What needs to be done - Rewrite the passage on calling between C++ and Nasal from "You have three" to "for specific events.", inclusive, putting "established" in place of "pre-existing".

Exercise passage -
***
Very useful for debugging and exploration.
The FGNasalSys object has a parseAndRun()
method to
which you can pass arbitrary Nasal source code for immediate
execution:
auto n = globals->get_subsystem(); if(! n->parseAndRun("print('This script was called from C++!')")) SG_LOG(SG_GENERAL, SG_ALERT, "My Nasal code failed :(");
You can also use parseScript()
to get a pointer to a
FGNasalScript
object. This object supports a
call()
method which you can use to invoke the script
later on, at a time of your choosing. If you will be invoking the
script multiple times, this mechanism can be more efficient because it
avoids the parsing and code generation overhead for the successive
calls.
auto n = globals->get_subsystem(); FGNasalScript* script = n->parseScript("print('Spam!')")) if(!script) SG_LOG(SG_GENERAL, SG_ALERT, "My Nasal code failed :("); ... for(int i=0; i<1000; i++) script->call(); // Spam the console
Note that there is no way to inspect the return value of the function that you called. It simply returns a boolean indicating successful execution. Handling of "native" Nasal data structures has to be done via the Nasal extension API. See below.
You have three options for invoking C++ code from Nasal. The first two take advantage of pre-existing FlightGear mechanisms for registering "callback" handlers for specific events.
If your task is sufficiently general, you should consider defining it as a new FGCommand using the existing interface. This can be invoked efficiently from both Nasal code (using the fgcommand() function) and existing property bindings, and is very easy to do. Simply define a handler function which takes a property tree as an argument and returns a bool (to indicate successful execution), and register it during initialization with the global command manager:
// Define your handler function: bool my_new_command(SGPropertyNode* arg) { ... } ... // And register it in your initialization code: globals->get_commands()->addCommand("my-new-command", my_new_command); ...
***
Source material -

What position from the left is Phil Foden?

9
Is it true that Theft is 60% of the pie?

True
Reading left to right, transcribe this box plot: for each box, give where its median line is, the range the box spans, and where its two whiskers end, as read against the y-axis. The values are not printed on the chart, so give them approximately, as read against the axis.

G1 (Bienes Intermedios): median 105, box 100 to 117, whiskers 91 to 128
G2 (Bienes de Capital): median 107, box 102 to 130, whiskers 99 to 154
***
Solved exercise -
You have three options for invoking C++ code from Nasal. The first two take advantage of established FlightGear mechanisms for registering "callback" handlers for specific events.